Ora, la sconfitta è arrivata, e non appare grave per uno come Sinner. Ma non è normale. E va curata in fretta. Perché è figlia del dissesto causato dai cinque set della finale di Parigi, della quale ha rinnovato le angosce dei momenti più accidentati. Su tutti, quello dei tre match point falliti, che andrà spurgato il prima possibile dai pensieri di Sinner. La lezione che viene dalla prova di Bublik è che di fronte al caos organizzato provocato da uno che colpisce a tutta garra,  senza pensarci e senza seguire un tracciato logico, ma insista in quel tennis spropositato e un po’ folle evitando qualsiasi strategia con una successione di colpi anomali ed esasperati, violenti quanto imprendibili, Sinner si sia fatto trovare impreparato. Al punto che raramente l’ho visto così a disagio di fronte a quell’onda letale, sin da quando si è profilata all’orizzonte nelle prime battute del secondo set, per poi peggiorare nel suo stato d’animo già scosso durante la terza frazione, fra le peggiori mai fornite dal numero uno.

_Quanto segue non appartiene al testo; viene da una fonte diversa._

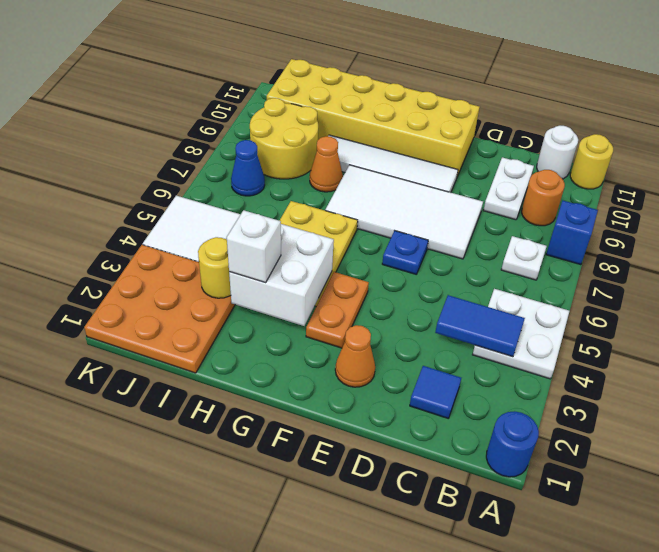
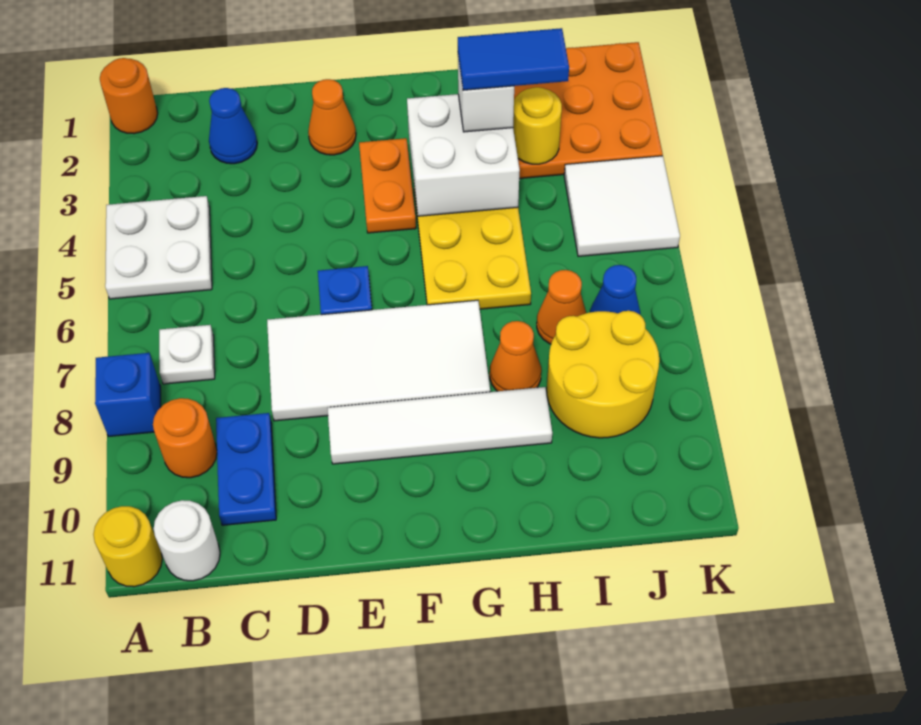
blue 1x1 round brick [486,411,539,477] -> orange 1x1 round brick [100,58,158,134]
blue 1x2 tile [435,295,525,357] -> blue 1x2 tile moved to [458,28,569,90]
blue 1x1 tile [410,366,461,418] -> blue 1x1 cone [209,88,257,164]
white 1x2 plate [483,157,534,220] -> blue 1x2 plate [216,413,276,525]
yellow 2x6 brick [267,59,479,177] -> none
none -> orange 1x1 cone [537,270,586,344]

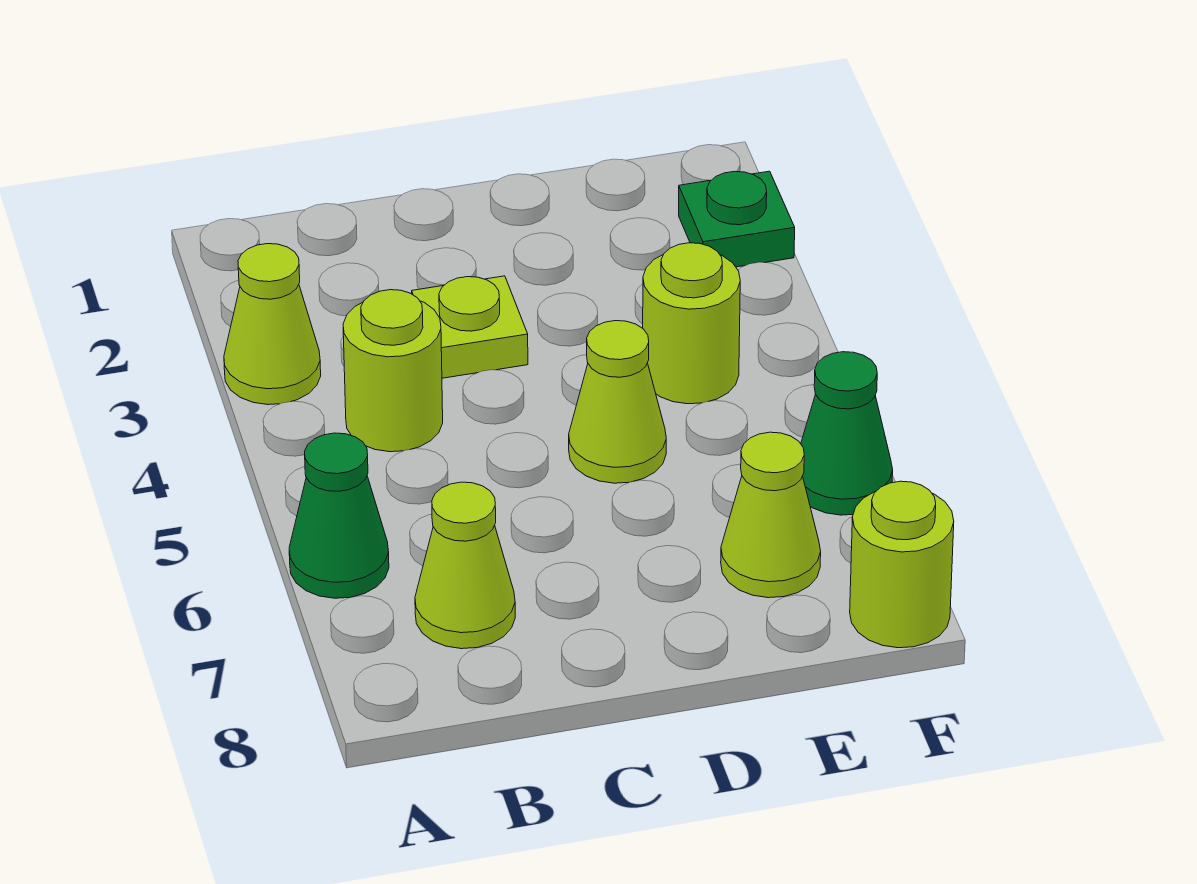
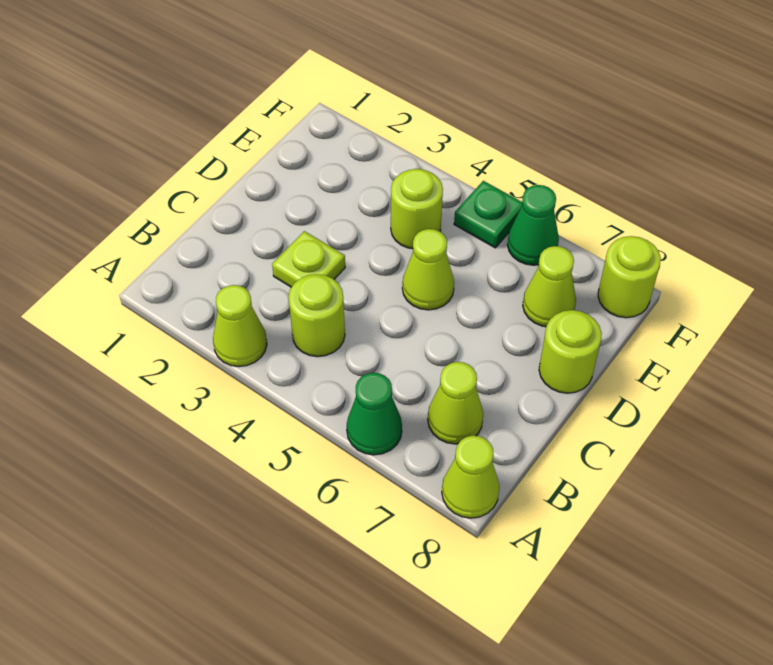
none -> lime 1x1 cone [442,436,499,518]
none -> lime 1x1 round brick [539,310,602,393]
green 1x1 plate [679,171,795,267] -> green 1x1 plate moved to [454,181,522,248]

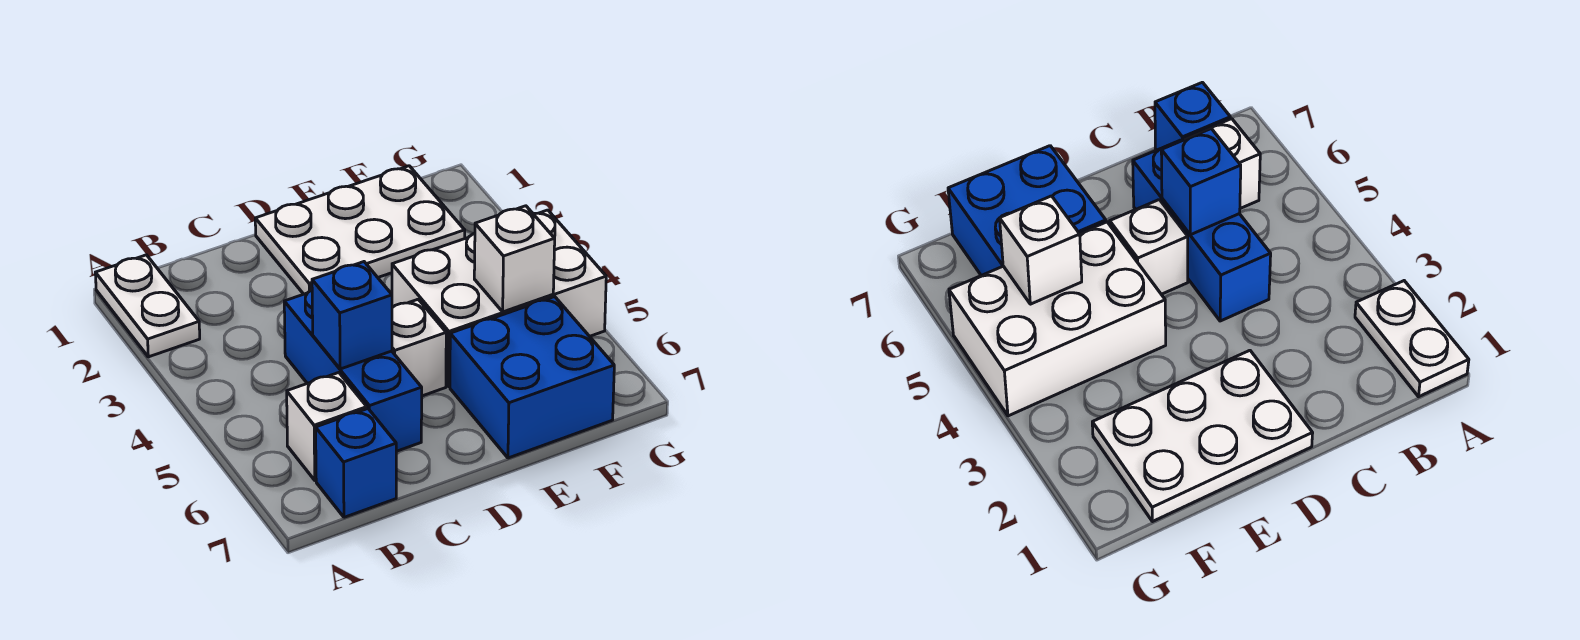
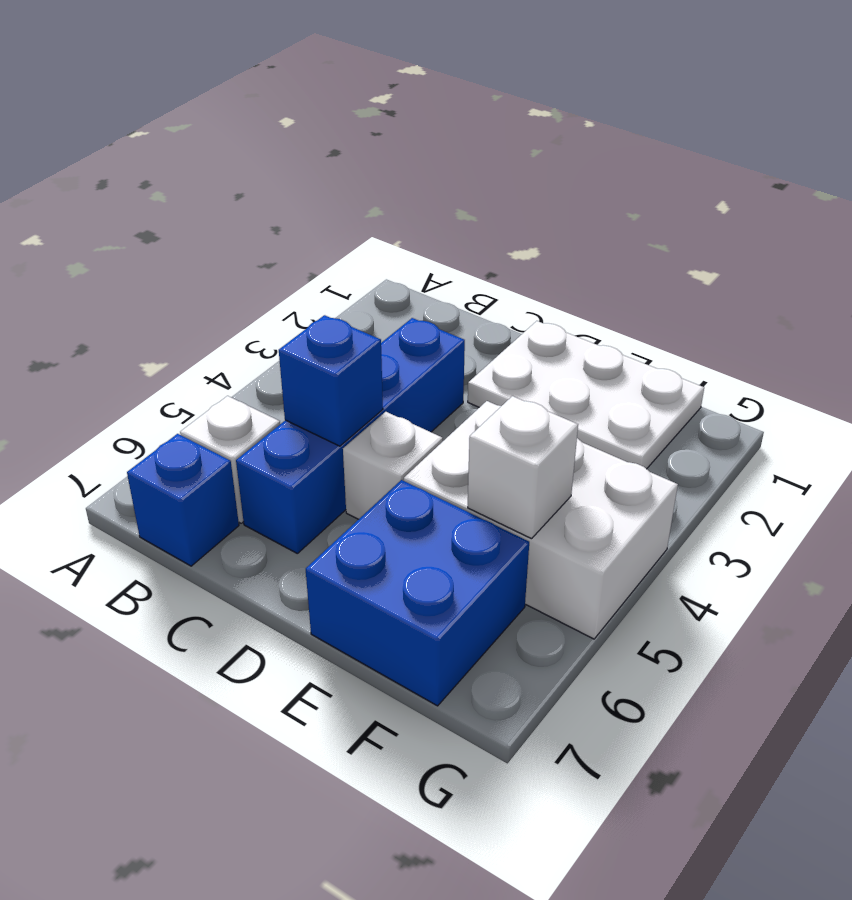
white 1x2 plate [95,255,200,357] -> none
blue 1x3 brick [284,290,422,451] -> blue 1x4 brick [236,318,465,553]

Badate, non è la prima volta che Sinner finisce nel tritatutto di chi procede sul filo del tennis più illogico che vi sia. Gli era successo già con Bublik, in quel secondo set del quarto di finale parigino, che aveva visto il kazako scuotere nelle fondamenta il tranquillo dominio che Sinner aveva imposto sin dalle prime battute del match. Ma la terra rossa, lo sapete, offre qualche preziosa frazione di secondo in più a chi sia chiamato a difendersi dalle forzature del tennis altrui. L’erba (quella di Halle in particolare, forse meno “battuta” che a Wimbledon) ha fatto invece da amplificatore alle mattane di Bublik, e Sinner non è stato in grado di cambiare gioco per frenare gli slanci del kazako. Sarebbe bastato rallentare, e imporre rimbalzi più alti? Chissà, ma Sinner non è stato in grado di provarci, forse nemmeno di valutare i pro e i contro.
Successe qualcosa del genere anche a Vienna, nella semifinale del 2021, opposto a Frances Tiafoe. E succede spesso nei match con Alcaraz, quando lo spagnolo esce dagli schemi producendo colpi che solo il suo talento rende possibili. Sono i momenti in cui Jannik non riesce a fare ricorso all’ordine delle cose, e tende a cadere in bambola. C’è una soluzione? Ovviamente c’è, una soluzione la si trova sempre, e non credo che sia così difficile rintracciarla per lui, che è uno studioso della materia tennistica, né per il suo team che lo ha sempre sostenuto in modo appropriato. Si tratta, probabilmente, di arricchire di nuovi capitoli il proprio manuale del tennis, alla voce “salvaguardia di se stesso”, cioè inserire nuovi tracciati di gioco quando gli avversari tendono a imporre, alla Bublik, il caos organizzato. In modo da avere risposte pronte per ogni risvolto delle partite.
Questo comporterà un po’ di tempo, e nel tennis non ce n’è mai troppo. Wimbledon incombe e Sinner fa sapere di sentire il bisogno «di una pausa che mi  rigeneri nella mente e nel fisico. Ho bisogno di un po’ di tempo per questo e penso che un break mi farà bene. Mentalmente mi sento okay, ma fisicamente sono un po’ stanco». E questo è il lascito degli stupidi tre mesi di stop cui si è dovuto sottoporre. Da Roma ad Halle ha giocato 15 partite, e sono stati come quindici esami. Wimbledon gliene proporrà di nuovi, e forse arriva un po’ troppo presto. Ma la fine dell’anno proporrà ancora il miglior Sinner, su questo non ho dubbi.